◆ INSTRUCTION: Transcribe every line of the listing from the one containing "Не наливайте шампунь прямо на голову." down to the one containing "Тщательно смывайте большим количеством теплой", including both of those lines and nothing else.

◆ PROVIDED DATA:

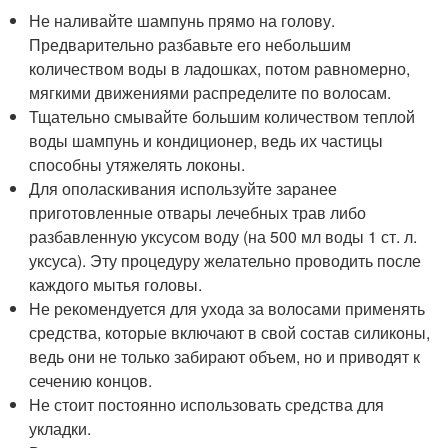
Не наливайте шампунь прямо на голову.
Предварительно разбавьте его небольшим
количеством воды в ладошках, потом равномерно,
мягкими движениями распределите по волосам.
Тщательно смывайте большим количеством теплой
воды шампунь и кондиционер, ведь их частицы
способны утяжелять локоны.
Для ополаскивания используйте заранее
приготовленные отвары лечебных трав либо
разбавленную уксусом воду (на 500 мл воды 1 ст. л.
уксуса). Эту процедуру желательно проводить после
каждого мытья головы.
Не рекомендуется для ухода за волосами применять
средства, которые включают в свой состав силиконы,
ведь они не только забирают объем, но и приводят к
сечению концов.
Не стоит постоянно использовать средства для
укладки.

...

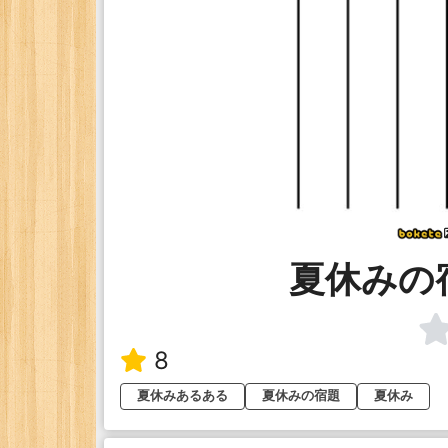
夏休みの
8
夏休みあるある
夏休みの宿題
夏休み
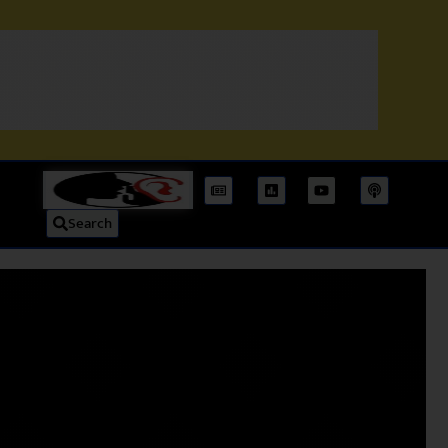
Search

==

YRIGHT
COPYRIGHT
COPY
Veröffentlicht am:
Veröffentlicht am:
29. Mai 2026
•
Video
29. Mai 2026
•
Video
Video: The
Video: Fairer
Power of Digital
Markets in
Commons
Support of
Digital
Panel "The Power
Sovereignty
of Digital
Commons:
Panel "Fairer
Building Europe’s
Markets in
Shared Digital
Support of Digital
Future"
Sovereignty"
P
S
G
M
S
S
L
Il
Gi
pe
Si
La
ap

◆ RESULT OF THE EXERCISE:
Не наливайте шампунь прямо на голову.
Предварительно разбавьте его небольшим
количеством воды в ладошках, потом равномерно,
мягкими движениями распределите по волосам.
Тщательно смывайте большим количеством теплой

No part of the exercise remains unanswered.